When pregnant, it is normal to have more vaginal discharge than usual, especially discharge that appears watery, clear, or whitish. In fact, leukorrhea is sometimes one of the earliest signs of pregnancy and it progressively increases in amount and continues throughout the three trimesters.  But if you experience anything out of the ordinary—like a change in color, smell, or consistency—it is important to see a health care provider.3

“There should be no odor, itching, or burning,” adds Dr. Chaung. “Yellow, thick, clumpy, green, fishy, malodorous discharge may be more concerning for infections that need to be treated.”

How to Cope With Leukorrhea During Pregnancy

Experiencing wetness or chalky stains in your underwear due to leukorrhea can be annoying, but it is usually nothing to worry about. If you find it bothersome, you can try changing your underwear more often, wearing cotton underwear, or using a panty liner to keep the area dry.

“Increased leukorrhea is a normal phenomenon and no actions typically need to be taken,” says Dr. Chuang. “If you want to improve vaginal health, you can try yogurt, Kombucha, and probiotics.”

You also should avoid douching. Even though you may feel cleaner afterward, you are removing healthy bacteria that line your vagina, which can aid in warding off infection. That said, if a health care provider agrees, you could use a spray water bottle to rinse off after urination. Just be sure to wipe from front to back and dry the area thoroughly.4

If you are not pregnant and experiencing leukorrhea that is bothersome, Mallon suggests switching methods of birth control if possible, avoiding irritants such as perfumes and fragrances, and steering clear of synthetic underwear.

“Often, thong underwear or underwear that is too tight also can trigger discharge as it stimulates more friction in the area,” she adds. “Leukorrhea also may be due to a latex allergy and, therefore, switching to non-latex condoms or another method of birth control may work.”

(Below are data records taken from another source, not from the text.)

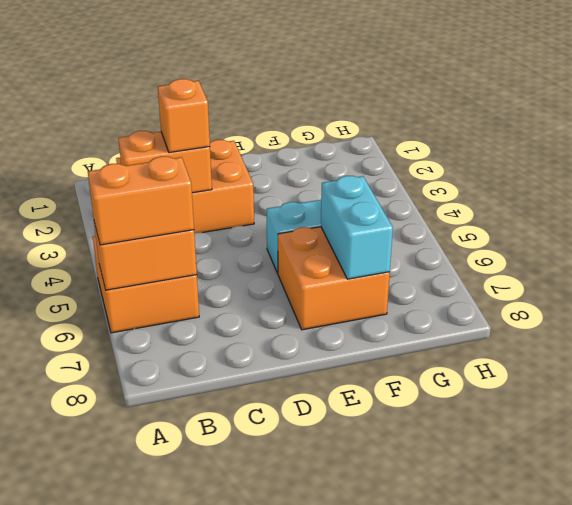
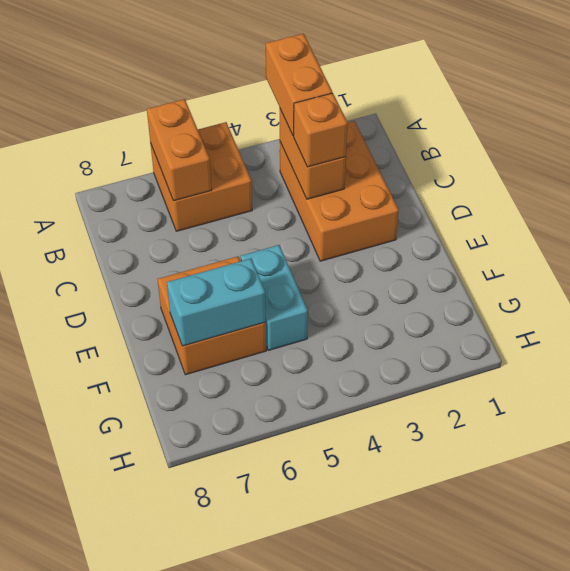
orange 1x2 brick [88,156,194,245] -> orange 1x2 brick moved to [266,34,332,136]

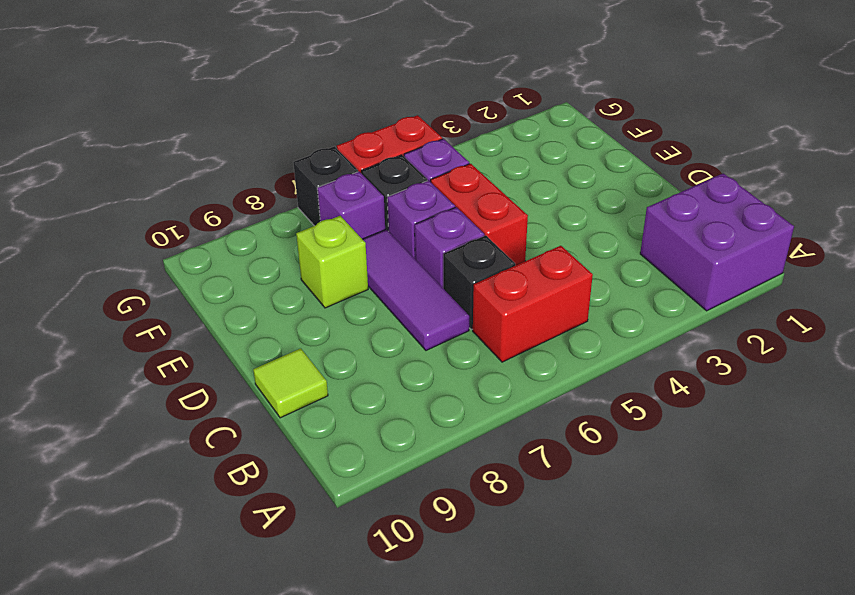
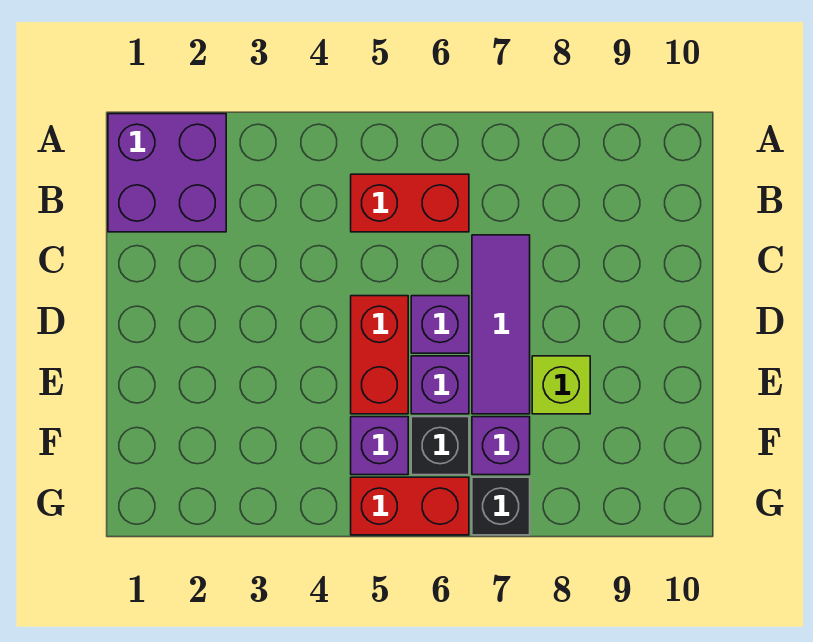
black 1x1 brick [443,235,515,330] -> none
lime 1x1 tile [253,348,328,418] -> none

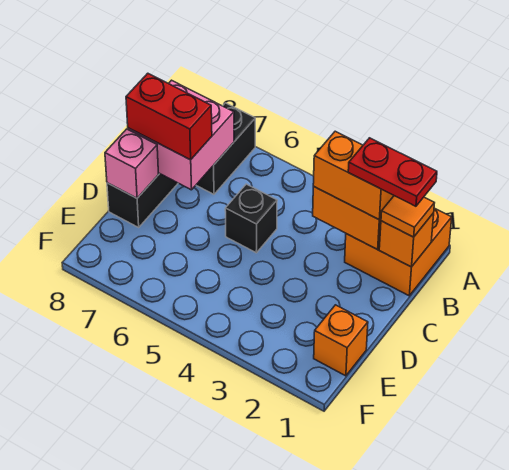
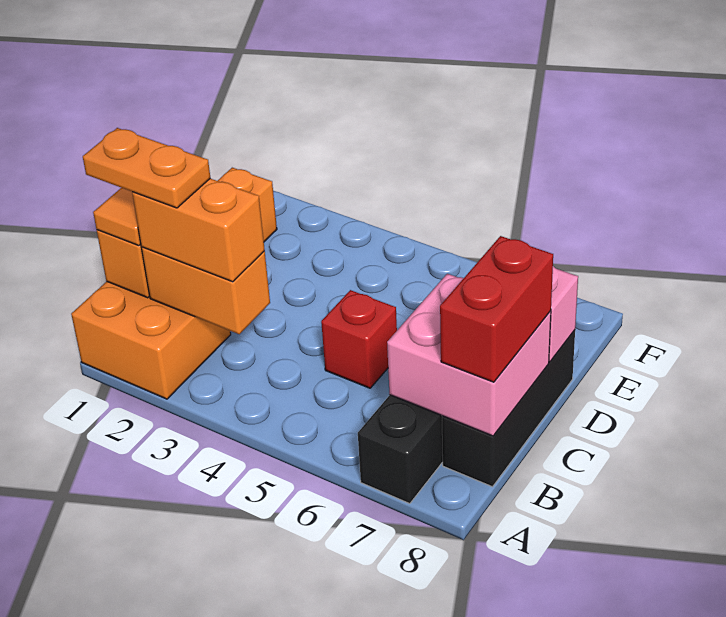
red 1x2 plate [348,138,437,206] -> orange 1x2 plate [83,128,210,208]
black 1x1 brick [225,184,277,253] -> red 1x1 brick [321,290,397,388]
red 1x2 brick [126,73,212,160] -> red 1x2 brick turned to [440,236,553,382]

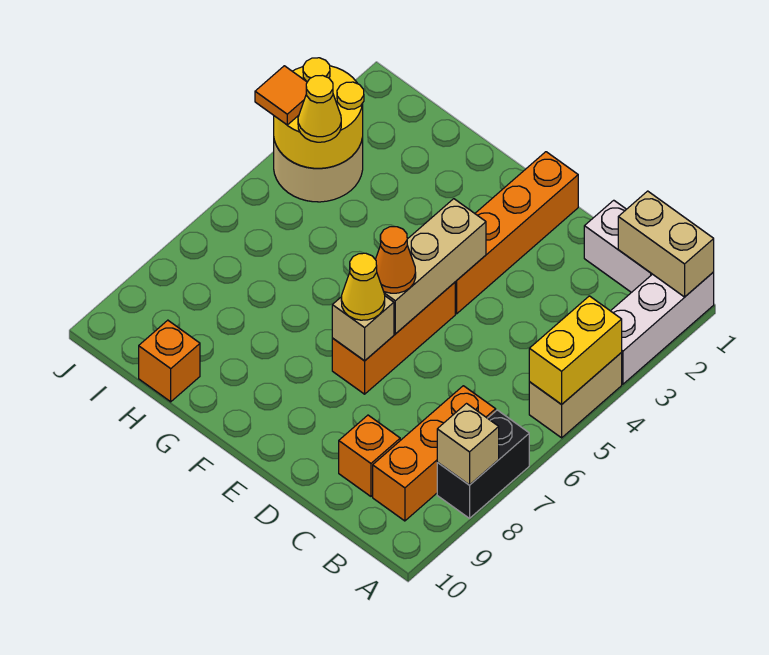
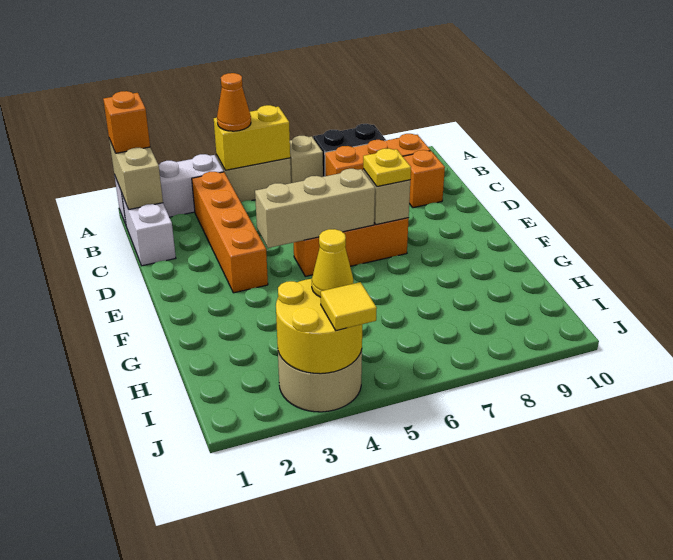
tan 1x1 brick [437,404,499,485] -> tan 1x1 brick moved to [290,136,323,183]
orange 1x4 brick [455,152,578,314] -> orange 1x4 brick turned to [192,172,268,293]
orange 1x1 cone [375,227,416,293] -> orange 1x1 cone moved to [217,73,251,131]
yellow 1x1 cone [341,253,385,320] -> yellow 1x1 plate [363,148,411,187]
orange 1x1 brick [139,320,200,402] -> orange 1x1 brick moved to [103,91,150,153]
orange 1x1 tile [255,66,307,125] -> yellow 1x1 tile [321,282,377,331]

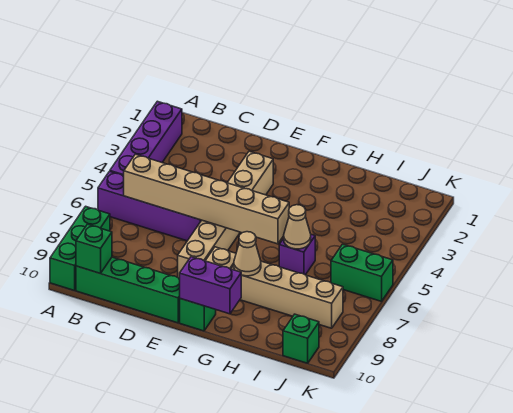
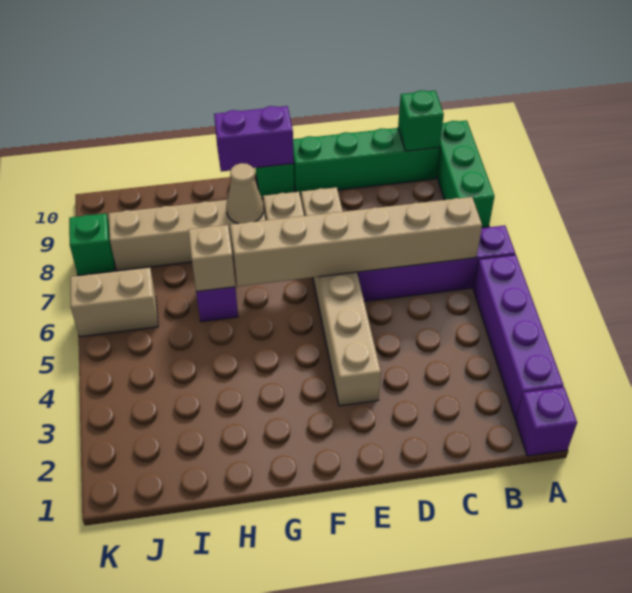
none -> purple 1x1 brick [516,387,577,456]
tan 1x1 cone [284,205,311,249] -> tan 1x1 brick [188,225,235,292]
green 1x2 brick [331,244,393,301] -> tan 1x2 brick [70,267,158,337]
green 1x1 brick [283,314,319,363] -> green 1x1 brick moved to [69,213,115,276]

When to Contact a Health Care Provider

Make sure you are aware of the signs of infection and reach out to a health care provider if you notice any of the following:4

  • Have a fever
  • Experience pain in your pelvis or abdomen
  • Display a sudden change in the color, odor, or consistency of your discharge
  • Notice itching, redness, or swelling in your genital area
  • Believe your symptoms could be related to one of your medications
  • Have blisters or sores on your vagina or vulva
  • Experience burning with urination
  • Were exposed to STIs or are concerned you may have one

While a leukorrhea is usually nothing to worry about, you should contact a health care provider if there is a change in your discharge color, consistency, or smell. “A fishy-smelling odor may be suggestive of bacterial vaginosis; clumpy white discharge may be concerning for a possible yeast infection; and yellow green mucopurulent discharge is concerning for potential sexually transmitted diseases,” notes Dr. Chuang.

Similarly, if you suspect any type of sexually transmitted disease, it’s important to contact a health care provider. “An untreated STD from chlamydia or gonorrhea may cause infertility from pelvic inflammatory disease (PID), which is an ascending genital tract infection,” adds Dr. Chuang. “Likewise, PID may cause infertility from fallopian tube occlusion and may increase the risk of pregnancies in the fallopian tubes (ectopic pregnancy) which may require emergency surgery to treat with removal of the fallopian tubes.”

Keep in mind, though, leukorrhea is a typical experience and rarely a cause for concern. As long as you know what is normal for you and you keep tabs on what is happening down there, you should be fine. If you notice any changes or anything that is concerning for you, reach out to a health care provider. Otherwise, you can chalk it up to just another pregnancy change.